=== EXCERPT PROVIDED ===
Dromore Mills (Lower Mill Complex)

Dromore Mills is a water-powered corn mill complex situated approximately 5 kilometres west of Limavady town centre, reached via a laneway off the south-east side of Baranailt Road. The lower mill complex — the subject of this description — sits on the north side of a mill pond fed by the Bessbrook River, which also forms the eastern boundary of the entire site. The complex is surrounded by fields. In its present form it dates substantially from a rebuilding in the 1840s, with later additions and modifications spanning the later 19th century and the early 20th century. It has been in the ownership of the same family — the Gilfillans — for five generations since the 1840s. It is of considerable industrial archaeological interest as a rare intact example illustrating key developments in the harnessing of water power, and it retains group value with the Upper Mill complex (the cornmill and flaxmill) and the Mill House, which are listed separately.

The lower mill complex comprises two groups of buildings. The first, aligned east to west along the north side of the mill pond, consists of a two-storey block containing (from west to east) a store, kiln, corn mill, porch, and seed house, together with three outbuildings. The second group, along the west side of the pond, contains the mill owner's house and several outbuildings, described separately.
===
_COMPLETE THE FOLLOWING_:
• A. In the description of Dromore Mills, which family has owned the complex since the 1840s?
• B. Reproduce the passage of the Dromore Mills description starting at "The lower mill complex comprises" and ending at "outbuildings, described separately.".
=== LISTED ENTRIES ===
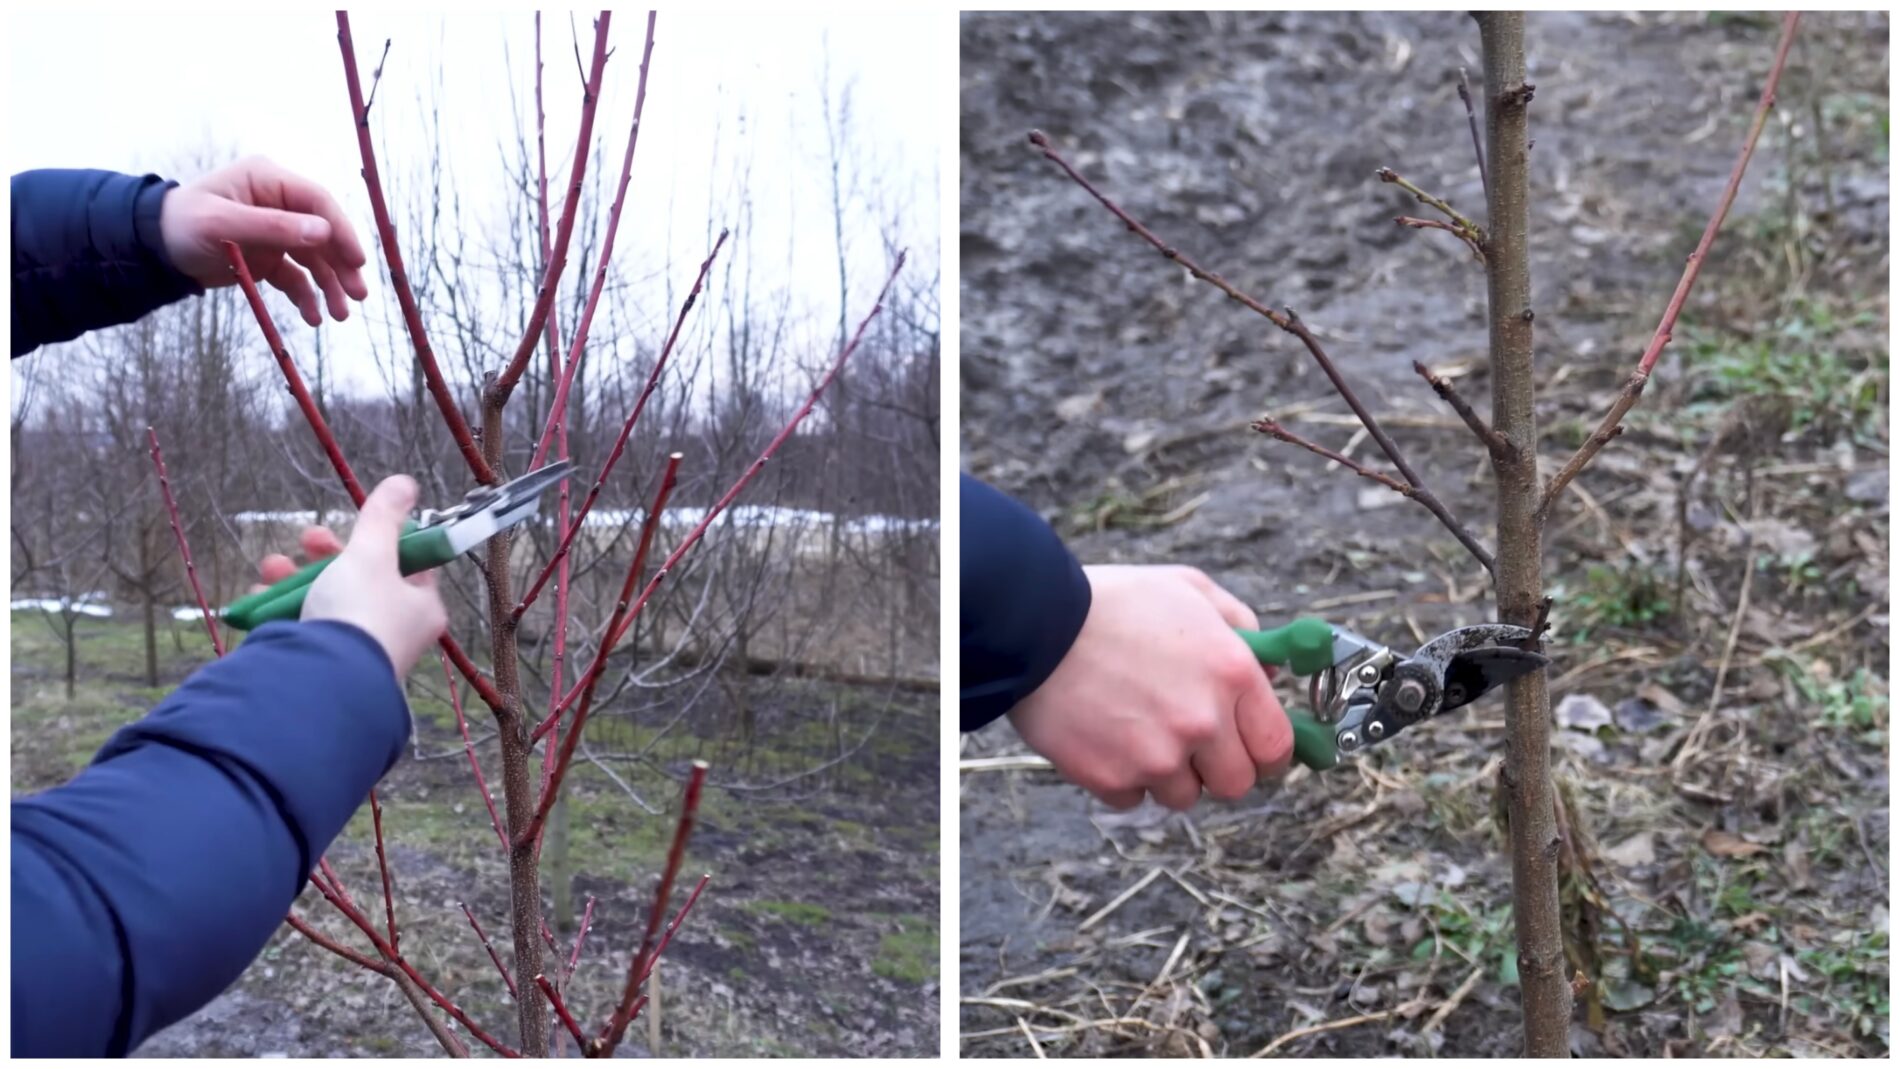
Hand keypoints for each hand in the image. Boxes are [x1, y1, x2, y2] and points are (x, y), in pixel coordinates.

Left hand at [159, 156, 369, 326]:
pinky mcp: (271, 256)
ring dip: (330, 286)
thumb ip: (274, 227)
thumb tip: (323, 232)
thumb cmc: (181, 225)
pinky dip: (307, 296)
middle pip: (324, 233)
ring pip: (316, 259)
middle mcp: (279, 203)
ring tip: (340, 315)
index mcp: (269, 181)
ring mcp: (278, 231)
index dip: (341, 230)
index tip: (357, 260)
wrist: (153, 249)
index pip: (318, 202)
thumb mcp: (224, 224)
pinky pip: (297, 277)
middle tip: (359, 296)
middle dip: (342, 265)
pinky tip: (313, 317)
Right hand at [255, 476, 446, 677]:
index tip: (358, 526)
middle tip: (306, 539)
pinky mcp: (319, 663)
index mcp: (420, 608)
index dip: (383, 541)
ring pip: (325, 601)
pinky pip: (300, 627)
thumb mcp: (371, 554)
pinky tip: (258, 598)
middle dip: (325, 555)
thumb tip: (404, 483)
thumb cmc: (357, 612)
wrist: (318, 681)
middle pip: (361, 580)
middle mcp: (394, 632)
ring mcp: (355, 650)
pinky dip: (279, 609)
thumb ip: (382, 518)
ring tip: (272, 566)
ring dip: (294, 578)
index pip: (409, 565)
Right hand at [1008, 565, 1293, 810]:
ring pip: (1184, 795)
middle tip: (1191, 742)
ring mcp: (1156, 756)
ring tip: (1137, 729)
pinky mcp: (1111, 778)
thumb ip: (1241, 625)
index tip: (1251, 747)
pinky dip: (1123, 777)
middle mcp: (1202, 722)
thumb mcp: (1188, 588)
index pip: (1277, 746)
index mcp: (1231, 673)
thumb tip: (1268, 670)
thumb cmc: (1109, 602)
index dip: (1266, 751)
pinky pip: (1134, 797)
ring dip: (1168, 772)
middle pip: (1237, 784)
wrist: (1031, 623)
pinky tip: (1105, 736)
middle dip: (1217, 766)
===
_ANSWERS TO THE EXERCISE_:
• A. The Gilfillan family, for five generations.

• B.
The lower mill complex comprises two groups of buildings. The first, aligned east to west along the north side of the mill pond, consists of a two-storey block containing (from west to east) a store, kiln, corn mill, porch, and seed house, together with three outbuildings. The second group, along the west side of the pond, contains the mill owner's house and several outbuildings, described separately.